Uphill, downhill, and up again and down again we go through the lengths of our lives. But particularly, or so it seems, in earlier and later life. During our middle years, generally speaking, things are more level, stable and predictable.

But following entry into this world squeezed through our mothers’ birth canals and before we leave it again, squeezed once more, but this time out, by the narrowing down and unstoppable diminishment of our capacities and abilities in preparation for departure, it can sometimes feel unbearably difficult.

As babies, unless we are orphaned, we have the help of our mothers and fathers to develop and mature, but as old people, our children not having done it yet, often all we have is ourselves, especially perhaps if we are women with our demographically slightly longer lifespans than those of men.

But the grim, slow, sometimes and eventually, rapid slide downhill into oblivion and death, hard though it is as we become more and more physically compromised and socially marginalised, is also wonderfully reassuring!

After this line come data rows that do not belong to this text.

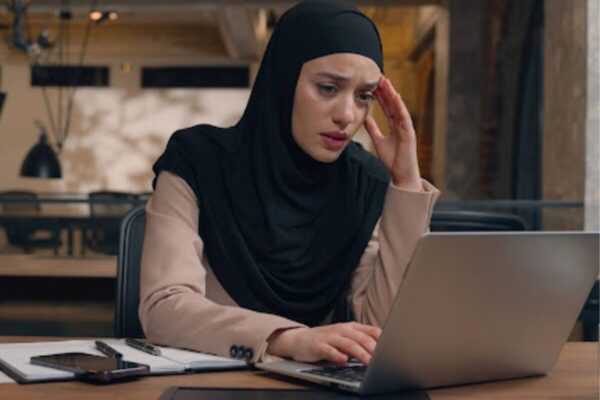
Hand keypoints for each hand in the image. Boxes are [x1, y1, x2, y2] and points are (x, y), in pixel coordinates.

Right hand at [266, 322, 380, 364]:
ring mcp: (330, 337)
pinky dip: (337, 355)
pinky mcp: (318, 346)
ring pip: (348, 344)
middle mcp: (342, 330)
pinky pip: (329, 350)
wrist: (298, 340)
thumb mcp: (345, 338)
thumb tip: (384, 350)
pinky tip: (343, 360)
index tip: (394, 350)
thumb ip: (361, 341)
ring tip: (370, 363)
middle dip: (374, 349)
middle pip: (362, 338)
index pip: (371, 331)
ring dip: (360, 354)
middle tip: (384, 361)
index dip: (384, 340)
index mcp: (351, 327)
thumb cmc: (326, 340)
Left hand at [364, 77, 421, 190]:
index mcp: (394, 126)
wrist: (402, 175)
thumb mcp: (379, 141)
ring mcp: (406, 127)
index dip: (380, 95)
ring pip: (398, 107)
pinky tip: (395, 96)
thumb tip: (365, 118)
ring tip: (385, 81)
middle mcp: (401, 124)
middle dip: (385, 90)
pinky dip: (400, 106)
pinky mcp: (409, 133)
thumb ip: (373, 130)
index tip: (372, 84)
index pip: (387, 107)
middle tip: (378, 76)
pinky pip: (404, 117)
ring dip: (392, 93)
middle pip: (392, 103)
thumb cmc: (393, 161)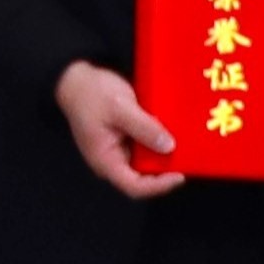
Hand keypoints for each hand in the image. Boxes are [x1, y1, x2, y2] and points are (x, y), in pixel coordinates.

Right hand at [53, 60, 184, 200]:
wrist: (76, 77)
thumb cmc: (91, 93)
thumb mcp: (119, 107)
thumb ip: (143, 128)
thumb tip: (169, 147)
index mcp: (106, 160)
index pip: (134, 186)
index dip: (159, 186)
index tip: (179, 175)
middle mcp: (112, 160)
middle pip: (143, 176)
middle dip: (165, 169)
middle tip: (187, 157)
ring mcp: (119, 149)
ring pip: (146, 160)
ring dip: (163, 152)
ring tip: (184, 143)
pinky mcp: (124, 138)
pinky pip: (145, 145)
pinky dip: (158, 139)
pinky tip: (172, 130)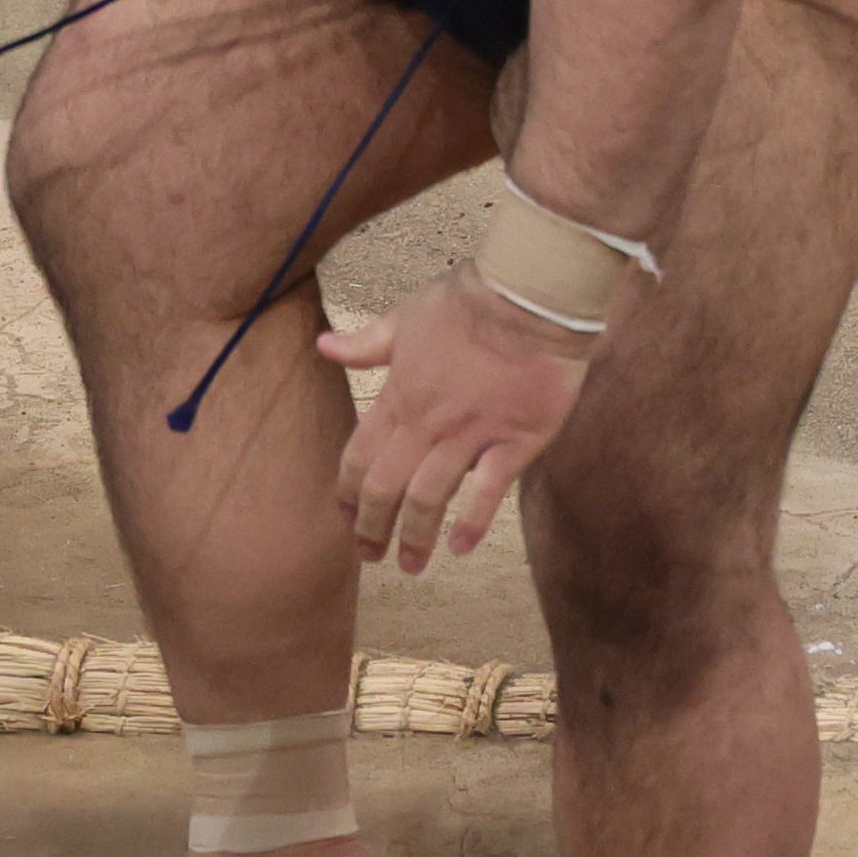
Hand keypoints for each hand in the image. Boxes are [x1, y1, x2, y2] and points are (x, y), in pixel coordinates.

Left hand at [319, 268, 593, 574]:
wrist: (533, 292)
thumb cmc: (472, 298)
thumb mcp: (410, 315)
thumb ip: (368, 342)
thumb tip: (324, 347)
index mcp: (401, 394)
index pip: (359, 456)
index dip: (347, 494)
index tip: (346, 518)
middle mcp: (429, 421)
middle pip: (386, 488)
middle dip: (372, 528)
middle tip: (371, 556)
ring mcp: (472, 432)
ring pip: (429, 497)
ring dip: (415, 536)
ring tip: (411, 564)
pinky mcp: (516, 438)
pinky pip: (488, 490)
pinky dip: (472, 522)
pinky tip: (462, 546)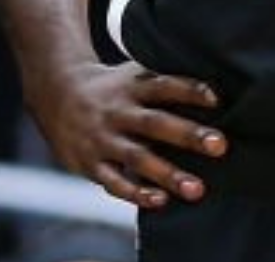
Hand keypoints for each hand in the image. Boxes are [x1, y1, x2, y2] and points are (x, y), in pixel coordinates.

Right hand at [28, 60, 227, 208]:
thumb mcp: (131, 74)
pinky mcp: (90, 163)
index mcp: (130, 86)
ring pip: (137, 158)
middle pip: (155, 123)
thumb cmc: (111, 88)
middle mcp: (118, 112)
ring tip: (197, 189)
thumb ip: (162, 82)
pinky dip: (136, 193)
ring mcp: (103, 138)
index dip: (189, 90)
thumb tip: (212, 89)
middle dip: (188, 135)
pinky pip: (114, 181)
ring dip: (168, 174)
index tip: (216, 99)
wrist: (54, 92)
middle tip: (220, 145)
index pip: (163, 85)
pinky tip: (161, 201)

What???!!!   I must be mad to say such a thing! A hypocrite too with my aching bones and tired oversensitive lungs and the increasing number of doctor’s appointments I make now that I am becoming ancient.

But here’s why I mean it:

With the narrowing of what we can do comes an expansion of our depth of appreciation of what is involved in, and what it means to be, alive.

With the squeeze on living friends and contemporaries as they die off one by one, comes a wonderful expansion of the feelings attached to our memories and experience of them and of all of life.

With the ongoing arrival of new persons on the planet facing the same issues as we did, but hopefully managing them better, it is so reassuring to see our children and our children’s children dealing with the fantastic breadth and scope of time continuously doing its thing on their development as it is still doing on ours till we’re gone.

With all the dead before us deep within our biological memories and our dreams, and all those before them deep within theirs, and so on, back to the beginning of time, it is so reassuring too to know that we have all played our part in the development of human consciousness across the millennia.

With all this and more besides who is not to say that whilst all the wrapping of our lives unravels in old age and blows away into the mists of history when we die, that it wasn’t all – all of it, perhaps especially in the dying – just the most fabulous thing to feel, to experience, to perceive and to love?